Brasília, 27 (AE) - A Caixa Econômica Federal poderá ter um prejuízo de R$ 2,8 bilhões, equivalente a 70% do seu patrimônio líquido, caso seja aprovado o substitutivo ao projeto de lei 207, de autoria do deputado Max Rosenmann (PMDB-PR), que prevê um subsídio que abata 50% do valor do imóvel no saldo devedor residual dos financiamentos habitacionais contratados sem cobertura do Fundo de Compensação de Variações Salariais (FCVS). A estimativa foi divulgada hoje na Comissão de Finanças da Câmara dos Deputados, pelo presidente da Caixa, Emílio Carazzai.
A proposta do deputado foi criticada pelo secretário de Política Econômica do Ministério da Fazenda, Edward Amadeo. "É mais um subsídio para a classe média", disse. Amadeo e o presidente da Caixa, mais o diretor de Normas do Banco Central, Sérgio Darcy e o presidente da Associação Brasileira das Entidades de Crédito Imobiliário e Poupança (Abecip), Anésio Abdala, foram convidados a participar do debate sobre o saldo devedor dos contratos da casa própria.
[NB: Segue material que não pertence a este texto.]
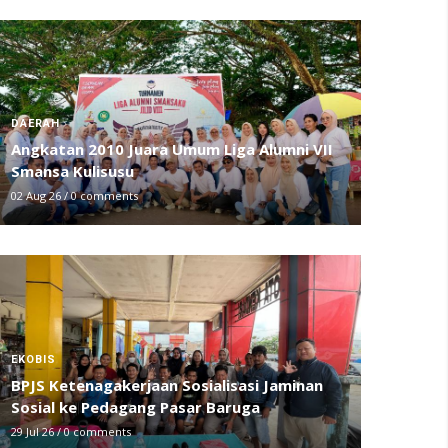
DAERAH
Angkatan 2010 Juara Umum Liga Alumni VII
Smansa Kulisusu
02 Aug 26
/
0 comments
EKOBIS
BPJS Ketenagakerjaan Sosialisasi Jaminan
Sosial ke Pedagang Pasar Baruga
29 Jul 26
/
0 comments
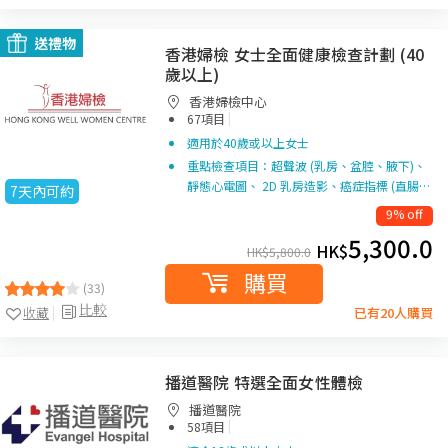
送禮物
香港婦檢 女士全面健康檢查計劃 (40
歲以上)
香港婦檢中心
|
67項目
適用於40歲或以上女士
重點檢查項目：超聲波 (乳房、盆腔、腋下)、
靜態心電圖、 2D 乳房造影、癌症指標 (直腸…
7天內可約
9% off
5,300.0
HK$
HK$
5,800.0
購買
(33)
比較
收藏
已有20人購買
播道醫院 特選全面女性體檢
播道醫院
|
58項目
De acordo com Amadeo a proposta do deputado só enxerga a questão do ponto de vista do mutuário. "O subsídio deve ser dirigido aos pobres e explícito no Orçamento da União", avaliou. Amadeo explicou que qualquer prejuízo imposto à Caixa é arcado por toda a sociedade. "Não podemos beneficiar uns poucos e prejudicar toda a sociedade, com a redução dos financiamentos habitacionais", afirmou. A posição do secretário de Política Econômica foi reforçada pelo presidente da Abecip, Anésio Abdala. "Todo subsídio gera um passivo enorme a ser assumido pelo Tesouro Nacional e a consequência é a diminuição dos financiamentos".
Negociação - O prejuízo da Caixa com a proposta do deputado poderá, inclusive, ser maior. Técnicos da instituição explicaram que a estimativa foi feita com base num desconto de 50% do saldo devedor dos 182 mil contratos passíveis de apresentar saldo residual após o término do prazo do empréstimo. "Para sabermos o valor correto do desconto teríamos que avaliar
um a um, o preço de mercado desses imóveis", disse a fonte. Como a Caixa não tinha como avaliar isso rapidamente, os técnicos optaram por fazer o cálculo com base na projeção do saldo devedor.
Os técnicos da Caixa explicaram que o saldo devedor residual que estes contratos apresentarão, ao final do prazo de financiamento, decorre do fato de que a prestação paga não é suficiente para a amortização dos juros e do principal da dívida. Pela regra em vigor, o saldo devedor residual deverá ser refinanciado pela instituição financeira com prazo de financiamento adicional correspondente à metade do período originalmente contratado.
Mesmo não concordando com o projeto do deputado, o governo está disposto a encontrar uma solução para o problema. "Estamos perdendo as ações na justiça", afirmou um técnico. Ele explicou que os juízes vêm, sistematicamente, dando ganho de causa aos mutuários porque avaliam que a dívida já foi paga no período original do contrato. Os próprios técnicos da Caixa admitem que os contratos apresentam problemas. "Em períodos passados, a taxa de juros embutida a título de correção monetária foi superestimada por uma questão de política monetária e esse excesso pode, perfeitamente, ser expurgado do contrato", disse uma fonte do governo.
A Caixa, no entanto, não tem condições de suportar, sozinha, um subsídio que deverá ser concedido caso a caso, dependendo da situação do contrato. Para fazer isso sem repassar o ônus para o Tesouro Nacional, a Caixa estuda, com o Banco Central, várias alternativas. Uma delas prevê que o provisionamento para a parcela da dívida não paga pelo mutuário possa ser feito em 10 anos pela instituição financeira.
Outra alternativa seria a liberação, em títulos, de parcela do compulsório da instituição financeira no BC, correspondente ao subsídio dado ao mutuário. O técnico da área econômica do governo chamou a atenção para o fato da medida vir a ser adotada para todo o sistema financeiro, com contratos desse tipo em carteira.